Exercise prompt
Answer these questions using the passage on mental illness and the opioid crisis, numbering your answers to match.
1. What percentage of the more than 115 million opioid prescriptions in the United States were for persons with a mental illness?
2. On what date was the Hill Briefing held?
3. What family loss did Katko describe to participants?

Passage provided
══════

Mental illness plays a major role in our current national opioid crisis. Of more than 115 million prescriptions for opioid medications in the United States, more than 51% were for persons with a mental illness. Further, depression is known to double the likelihood that a person will use opioids. And conversely, use of opioids doubles the likelihood that a person will develop depression in as short as 30 days, which also can escalate further to a suicide attempt. Anecdotal evidence from the field suggests that as many as half of those with serious mental illness in our urban areas use or are dependent upon opioids.
Thus, we posed the following important question at a Hill Briefing on May 23: Is treating depression the answer to solving the opioid crisis? These deliberations were held as part of Mental Health Awareness Month, hosted by Rep. Grace Napolitano (D-CA) and Rep. John Katko (R-NY), co-chairs of the House Mental Health Caucus.
Katko welcomed participants and related the tragic story of his niece who died by suicide. This family loss has motivated him to make mental health a top priority of his current efforts.

══════

Material provided

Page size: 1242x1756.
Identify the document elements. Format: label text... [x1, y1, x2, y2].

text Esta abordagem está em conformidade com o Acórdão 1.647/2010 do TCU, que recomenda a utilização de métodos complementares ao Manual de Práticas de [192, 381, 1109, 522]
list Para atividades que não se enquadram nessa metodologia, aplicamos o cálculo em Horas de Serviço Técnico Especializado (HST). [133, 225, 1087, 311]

══════

Completed task
1. More than 51%.
2. May 23.
3. His niece died by suicide.